EXERCISE REQUIREMENTS –
Below are the entries; set down each of them exactly.

GIVEN DATA –
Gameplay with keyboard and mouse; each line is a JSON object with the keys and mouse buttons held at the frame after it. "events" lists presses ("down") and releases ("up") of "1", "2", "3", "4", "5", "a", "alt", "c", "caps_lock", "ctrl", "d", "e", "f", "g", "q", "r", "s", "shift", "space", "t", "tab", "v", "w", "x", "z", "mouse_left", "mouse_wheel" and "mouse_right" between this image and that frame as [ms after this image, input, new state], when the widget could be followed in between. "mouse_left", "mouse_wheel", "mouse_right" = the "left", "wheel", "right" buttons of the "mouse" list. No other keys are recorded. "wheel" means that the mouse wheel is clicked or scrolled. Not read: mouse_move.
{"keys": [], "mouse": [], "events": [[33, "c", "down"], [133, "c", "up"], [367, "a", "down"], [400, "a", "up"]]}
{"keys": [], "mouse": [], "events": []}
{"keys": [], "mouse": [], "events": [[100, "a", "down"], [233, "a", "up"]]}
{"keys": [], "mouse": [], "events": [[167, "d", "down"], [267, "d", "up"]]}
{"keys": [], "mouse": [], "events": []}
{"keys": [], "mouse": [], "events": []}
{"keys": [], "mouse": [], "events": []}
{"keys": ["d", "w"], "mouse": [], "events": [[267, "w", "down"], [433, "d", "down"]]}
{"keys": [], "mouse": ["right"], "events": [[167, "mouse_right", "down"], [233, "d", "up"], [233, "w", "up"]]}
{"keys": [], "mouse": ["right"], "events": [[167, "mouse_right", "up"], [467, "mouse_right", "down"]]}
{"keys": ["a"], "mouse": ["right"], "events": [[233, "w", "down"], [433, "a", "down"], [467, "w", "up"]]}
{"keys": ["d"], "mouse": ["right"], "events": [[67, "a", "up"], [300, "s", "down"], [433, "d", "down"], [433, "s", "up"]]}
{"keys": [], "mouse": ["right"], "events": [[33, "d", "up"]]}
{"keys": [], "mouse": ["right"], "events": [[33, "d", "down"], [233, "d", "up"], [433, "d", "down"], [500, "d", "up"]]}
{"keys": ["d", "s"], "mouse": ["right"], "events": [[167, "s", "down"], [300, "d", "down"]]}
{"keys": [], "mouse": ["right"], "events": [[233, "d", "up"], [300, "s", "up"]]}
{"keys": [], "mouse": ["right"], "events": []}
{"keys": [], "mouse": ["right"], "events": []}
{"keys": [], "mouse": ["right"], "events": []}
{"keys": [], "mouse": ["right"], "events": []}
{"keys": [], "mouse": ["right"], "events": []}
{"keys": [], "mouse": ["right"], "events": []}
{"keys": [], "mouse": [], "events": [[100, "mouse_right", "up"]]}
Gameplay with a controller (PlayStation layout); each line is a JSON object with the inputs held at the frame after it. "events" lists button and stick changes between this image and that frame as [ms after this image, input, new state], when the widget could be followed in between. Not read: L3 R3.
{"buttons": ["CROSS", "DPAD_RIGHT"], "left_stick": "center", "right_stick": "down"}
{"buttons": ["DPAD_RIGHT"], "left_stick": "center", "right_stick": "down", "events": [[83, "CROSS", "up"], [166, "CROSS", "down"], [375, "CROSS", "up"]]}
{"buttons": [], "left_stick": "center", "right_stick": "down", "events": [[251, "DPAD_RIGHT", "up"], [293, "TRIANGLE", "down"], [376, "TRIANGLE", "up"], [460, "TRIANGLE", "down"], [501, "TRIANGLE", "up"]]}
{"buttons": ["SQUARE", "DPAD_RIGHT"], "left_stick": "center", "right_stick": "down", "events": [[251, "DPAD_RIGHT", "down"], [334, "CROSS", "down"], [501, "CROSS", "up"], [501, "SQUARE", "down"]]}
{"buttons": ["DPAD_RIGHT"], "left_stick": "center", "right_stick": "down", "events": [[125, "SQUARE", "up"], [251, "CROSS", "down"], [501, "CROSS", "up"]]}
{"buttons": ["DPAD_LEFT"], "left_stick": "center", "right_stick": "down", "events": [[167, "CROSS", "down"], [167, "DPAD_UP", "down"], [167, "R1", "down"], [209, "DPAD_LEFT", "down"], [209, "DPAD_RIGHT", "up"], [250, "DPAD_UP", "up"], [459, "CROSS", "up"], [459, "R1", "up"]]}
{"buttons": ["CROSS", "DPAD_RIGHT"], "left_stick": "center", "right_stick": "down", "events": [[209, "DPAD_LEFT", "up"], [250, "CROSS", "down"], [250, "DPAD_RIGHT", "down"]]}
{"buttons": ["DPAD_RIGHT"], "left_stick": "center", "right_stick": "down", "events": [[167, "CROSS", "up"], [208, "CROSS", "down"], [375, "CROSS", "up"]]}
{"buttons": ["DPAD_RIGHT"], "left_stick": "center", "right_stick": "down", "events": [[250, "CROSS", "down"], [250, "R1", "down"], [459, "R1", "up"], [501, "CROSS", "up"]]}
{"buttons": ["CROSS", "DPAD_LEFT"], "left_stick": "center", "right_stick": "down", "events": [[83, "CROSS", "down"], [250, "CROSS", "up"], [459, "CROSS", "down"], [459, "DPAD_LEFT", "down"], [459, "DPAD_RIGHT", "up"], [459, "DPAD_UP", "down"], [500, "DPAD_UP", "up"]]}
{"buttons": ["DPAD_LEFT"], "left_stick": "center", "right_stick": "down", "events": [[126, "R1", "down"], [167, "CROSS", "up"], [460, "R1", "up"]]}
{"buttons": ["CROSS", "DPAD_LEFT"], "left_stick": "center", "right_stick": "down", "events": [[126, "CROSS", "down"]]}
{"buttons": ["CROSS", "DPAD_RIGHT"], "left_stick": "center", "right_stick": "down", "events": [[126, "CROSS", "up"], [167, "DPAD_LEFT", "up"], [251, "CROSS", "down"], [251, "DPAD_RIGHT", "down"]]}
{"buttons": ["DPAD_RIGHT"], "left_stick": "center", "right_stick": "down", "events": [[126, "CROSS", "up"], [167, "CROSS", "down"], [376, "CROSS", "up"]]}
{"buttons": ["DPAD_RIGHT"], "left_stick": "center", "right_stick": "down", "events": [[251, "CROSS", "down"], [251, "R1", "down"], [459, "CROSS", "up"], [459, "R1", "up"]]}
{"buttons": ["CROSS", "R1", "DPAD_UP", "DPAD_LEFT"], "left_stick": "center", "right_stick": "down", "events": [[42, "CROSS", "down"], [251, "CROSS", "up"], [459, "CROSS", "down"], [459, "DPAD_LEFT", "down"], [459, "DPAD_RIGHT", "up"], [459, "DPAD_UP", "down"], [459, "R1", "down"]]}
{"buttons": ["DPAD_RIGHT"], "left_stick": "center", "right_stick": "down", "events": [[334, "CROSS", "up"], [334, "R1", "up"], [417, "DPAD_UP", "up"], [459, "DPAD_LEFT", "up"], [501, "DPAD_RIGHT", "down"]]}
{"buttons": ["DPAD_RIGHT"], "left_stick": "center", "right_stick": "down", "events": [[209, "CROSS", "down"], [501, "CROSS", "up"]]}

RESPONSE TO THIS EXERCISE –
Gameplay with keyboard and mouse; each line is a JSON object with the keys and mouse buttons held at the frame after it. "events" lists presses ("down") and releases ("up") of "1", "2", "3", "4", "5", "a", "alt", "c", "caps_lock", "ctrl", "d", "e", "f", "g", "q", "r", "s", "shift", "space", "t", "tab", "v", "w", "x", "z", "mouse_left", "mouse_wheel" and "mouse_right" between this image and that frame as [ms after this image, input, new state], when the widget could be followed in between. "mouse_left", "mouse_wheel", "mouse_right" = the "left", "wheel", "right" buttons of the "mouse" list. No other keys are recorded. "wheel" means that the mouse wheel is clicked or scrolled. Not read: mouse_move.
{"keys": [], "mouse": [], "events": [[33, "c", "down"], [133, "c", "up"], [367, "a", "down"], [400, "a", "up"]]}
{"keys": [], "mouse": [], "events": []}
{"keys": [], "mouse": [], "events": [[100, "a", "down"], [233, "a", "up"]]}
{"keys": [], "mouse": [], "events": [[167, "d", "down"], [267, "d", "up"]]}
{"keys": [], "mouse": [], "events": []}
{"keys": [], "mouse": [], "events": []}
{"keys": [], "mouse": [], "events": []}
{"keys": ["d", "w"], "mouse": [], "events": [[267, "w", "down"], [433, "d", "down"]]}
{"keys": [], "mouse": ["right"], "events": [[167, "mouse_right", "down"], [233, "d", "up"], [233, "w", "up"]]}
{"keys": [], "mouse": ["right"], "events": [[167, "mouse_right", "up"], [467, "mouse_right", "down"]]}
{"keys": ["a"], "mouse": ["right"], "events": [[233, "w", "down"], [433, "a", "down"], [467, "w", "up"]]}
{"keys": ["d"], "mouse": ["right"], "events": [[67, "a", "up"], [300, "s", "down"], [433, "d", "down"], [433, "s", "up"]]}
{"keys": [], "mouse": ["right"], "events": [[33, "d", "up"]]}
{"keys": [], "mouse": ["right"], "events": [[33, "d", "down"], [233, "d", "up"], [433, "d", "down"], [500, "d", "up"]]}
{"keys": ["d", "s"], "mouse": ["right"], "events": [[167, "s", "down"], [300, "d", "down"]]}
{"keys": [], "mouse": ["right"], "events": [[233, "d", "up"], [300, "s", "up"]]}
{"keys": [], "mouse": ["right"], "events": []}
{"keys": [], "mouse": ["right"], "events": []}
{"keys": [], "mouse": ["right"], "events": []}
{"keys": [], "mouse": ["right"], "events": []}
{"keys": [], "mouse": ["right"], "events": []}
{"keys": [], "mouse": ["right"], "events": []}
{"keys": [], "mouse": [], "events": [[100, "mouse_right", "up"]]}
Gameplay with a controller (PlayStation layout); each line is a JSON object with the inputs held at the frame after it. "events" lists button and stick changes between this image and that frame as [ms after this image, input, new state], when the widget could be followed in between. Not read: L3 R3.
{"buttons": ["CROSS", "DPAD_RIGHT"], "left_stick": "center", "right_stick": "down"}
{"buttons": ["DPAD_RIGHT"], "left_stick": "center", "right_stick": "down", "events": [[83, "CROSS", "up"], [166, "CROSS", "down"], [375, "CROSS", "up"]]}
{"buttons": [], "left_stick": "center", "right_stick": "down", "events": [[251, "DPAD_RIGHT", "up"], [293, "TRIANGLE", "down"], [376, "TRIANGLE", "up"], [460, "TRIANGLE", "down"], [501, "TRIANGLE", "up"]]}
{"buttons": ["SQUARE", "DPAD_RIGHT"], "left_stick": "center", "right_stick": "down", "events": [[251, "DPAD_RIGHT", "down"], [334, "CROSS", "down"], [501, "CROSS", "up"], [501, "SQUARE", "down"]]}
{"buttons": ["DPAD_RIGHT"], "left_stick": "center", "right_stick": "down", "events": [[125, "SQUARE", "up"], [251, "CROSS", "down"], [501, "CROSS", "up"]]}
{"buttons": ["DPAD_LEFT"], "left_stick": "center", "right_stick": "down", "events": [[167, "CROSS", "down"], [167, "DPAD_UP", "down"], [167, "R1", "down"], [209, "DPAD_LEFT", "down"], [209, "DPAD_RIGHT", "up"], [250, "DPAD_UP", "up"], [459, "CROSS", "up"], [459, "R1", "up"]]}
{"buttons": ["CROSS", "DPAD_RIGHT"], "left_stick": "center", "right_stick": "down", "events": [[209, "DPAD_LEFT", "up"], [250, "CROSS", "down"], [250, "DPAD_RIGHT", "down"]]}
{"buttons": ["DPAD_RIGHT"], "left_stick": "center", "right_stick": "down", "events": [[167, "CROSS", "up"], [208, "CROSS", "down"], [375, "CROSS", "up"]]}
{"buttons": ["DPAD_RIGHT"], "left_stick": "center", "right_stick": "down", "events": [[250, "CROSS", "down"], [250, "R1", "down"], [459, "R1", "up"], [501, "CROSS", "up"]]}
{"buttons": ["CROSS", "DPAD_LEFT"], "left_stick": "center", "right_stick": "down", "events": [[83, "CROSS", "down"], [250, "CROSS", "up"], [459, "CROSS", "down"], [459, "DPAD_LEFT", "down"], [459, "DPAD_RIGHT", "up"], [459, "DPAD_UP", "down"], [500, "DPAD_UP", "up"]]}
{"buttons": ["DPAD_LEFT"], "left_stick": "center", "right_stick": "down", "events": [[126, "R1", "down"], [167, "CROSS", "up"], [460, "R1", "up"]]}
{"buttons": ["CROSS", "DPAD_LEFT"], "left_stick": "center", "right_stick": "down", "events": [[126, "CROSS", "down"]]}
{"buttons": ["CROSS", "DPAD_RIGHT"], "left_stick": "center", "right_stick": "down", "events": [[126, "CROSS", "up"], [167, "DPAD_LEFT", "up"], [251, "CROSS", "down"], [251, "DPAD_RIGHT", "down"]]}
{"buttons": ["DPAD_RIGHT"], "left_stick": "center", "right_stick": "down", "events": [[126, "CROSS", "up"], [167, "CROSS", "down"], [376, "CROSS", "up"]]}
{"buttons": ["DPAD_RIGHT"], "left_stick": "center", "right_stick": "down", "events": [[251, "CROSS", "down"], [251, "R1", "down"], [459, "CROSS", "up"], [459, "R1", "up"]]}
{"buttons": ["CROSS", "R1", "DPAD_UP", "DPAD_LEFT"], "left_stick": "center", "right_stick": "down", "events": [[42, "CROSS", "down"], [251, "CROSS", "up"], [459, "CROSS", "down"], [459, "DPAD_LEFT", "down"], [459, "DPAD_RIGHT", "up"], [459, "DPAD_UP", "down"], [459, "R1", "down"]]}
{"buttons": ["DPAD_RIGHT"], "left_stick": "center", "right_stick": "down", "events": [[334, "CROSS", "up"], [334, "R1", "up"], [417, "DPAD_UP", "up"], [459, "DPAD_LEFT", "up"], [501, "DPAD_RIGHT", "down"]]}
{"buttons": ["DPAD_RIGHT"], "left_stick": "center", "right_stick": "down", "events": [[209, "CROSS", "down"], [501, "CROSS", "up"]]}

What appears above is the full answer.